Further, (a) this document is for distribution only to persons who (i) have professional experience in matters relating to investments falling within Article 19(5) of the Financial Services and Markets Act 2000 (Financial Promotion) Order 2005 (as amended, the “Financial Promotion Order”), (ii) are persons falling within Article 49(2)(a) to (d) (“high net worth companies, unincorporated associations, etc.”) of the Financial Promotion Order, (iii) are outside the United Kingdom, or (iv) are persons to whom an invitation or inducement to engage in investment activity (within the meaning of section 21 of the FSMA) in connection with the issue or sale of any securities may otherwise lawfully be communicated or caused to be communicated (all such persons together being referred to as “relevant persons”); (b) this document is directed only at relevant persons and must not be acted on or relied on by persons who are not relevant persons; and (c) any investment or investment activity to which this document relates is available only to relevant persons and will be engaged in only with relevant persons.
Republic of Italy
The offering of the debentures has not been registered pursuant to Italian securities legislation and, accordingly, each of the underwriters has severally represented and agreed that no debentures have been offered, sold or delivered, and will not be offered, sold or delivered nor may copies of this prospectus supplement, the accompanying prospectus or any other document relating to the debentures be distributed in Italy except:
(1) to Qualified Investors (investitori qualificati), as defined pursuant to Article 100 of Legislative Decree No. 58 of February 24, 1998, as amended (“the Financial Services Act”) and Article 34-ter, first paragraph, letter b) of CONSOB Regulation No. 11971 of 14 May 1999, as amended (“CONSOB Regulation No. 11971”); or
(2) in other circumstances which are exempted from rules on public offerings pursuant to Article 100 of the Financial Services Act and Article 34-ter of CONSOB Regulation No. 11971.
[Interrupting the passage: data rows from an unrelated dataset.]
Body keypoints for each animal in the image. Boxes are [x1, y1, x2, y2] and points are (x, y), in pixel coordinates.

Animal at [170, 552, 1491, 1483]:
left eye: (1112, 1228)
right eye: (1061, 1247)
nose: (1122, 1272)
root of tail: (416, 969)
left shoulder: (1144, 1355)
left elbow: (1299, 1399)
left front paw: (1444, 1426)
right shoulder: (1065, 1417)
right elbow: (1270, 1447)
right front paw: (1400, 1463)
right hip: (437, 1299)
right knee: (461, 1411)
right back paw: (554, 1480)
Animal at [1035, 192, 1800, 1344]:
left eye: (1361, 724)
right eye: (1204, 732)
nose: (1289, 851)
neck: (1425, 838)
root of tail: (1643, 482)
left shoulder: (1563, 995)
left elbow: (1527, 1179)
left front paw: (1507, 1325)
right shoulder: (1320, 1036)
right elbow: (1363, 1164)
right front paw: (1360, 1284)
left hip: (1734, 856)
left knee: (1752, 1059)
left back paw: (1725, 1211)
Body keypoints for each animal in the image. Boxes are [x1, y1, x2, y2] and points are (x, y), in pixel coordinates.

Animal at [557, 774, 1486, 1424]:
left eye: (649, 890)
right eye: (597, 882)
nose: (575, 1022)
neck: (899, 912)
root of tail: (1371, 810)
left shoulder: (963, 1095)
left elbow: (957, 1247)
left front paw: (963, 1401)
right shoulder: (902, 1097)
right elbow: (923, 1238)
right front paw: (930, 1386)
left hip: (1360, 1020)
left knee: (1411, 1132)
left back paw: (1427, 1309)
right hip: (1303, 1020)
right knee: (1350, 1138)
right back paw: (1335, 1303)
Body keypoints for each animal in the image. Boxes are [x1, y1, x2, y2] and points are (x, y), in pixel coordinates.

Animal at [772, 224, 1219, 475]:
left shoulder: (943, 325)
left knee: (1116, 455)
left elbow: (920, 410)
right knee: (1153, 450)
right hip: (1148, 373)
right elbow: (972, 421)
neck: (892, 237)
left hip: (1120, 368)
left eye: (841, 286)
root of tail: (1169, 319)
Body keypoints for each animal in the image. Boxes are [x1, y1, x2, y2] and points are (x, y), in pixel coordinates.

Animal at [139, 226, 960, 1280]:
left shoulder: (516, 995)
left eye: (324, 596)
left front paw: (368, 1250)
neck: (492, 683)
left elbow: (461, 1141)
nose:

Any offer, sale or delivery of the debentures or distribution of copies of this prospectus supplement, the accompanying prospectus or any other document relating to the debentures in Italy under (1) or (2) above must be:
(a) made by an investment firm, bank or financial intermediary permitted to conduct such activities in Italy in accordance with Legislative Decree No. 385 of September 1, 1993, as amended (the “Banking Act”), the Financial Services Act and CONSOB Regulation No. 20307 of 15 February 2018 (as amended from time to time);
(b) in compliance with Article 129 of the Banking Act, as amended, and the implementing guidelines of the Bank of Italy, as amended from time to time, pursuant to which the Bank of Italy may request information on the issue or the offer of securities in Italy; and
(c) in compliance with any other applicable laws and regulations or requirement imposed by CONSOB or other Italian authorities.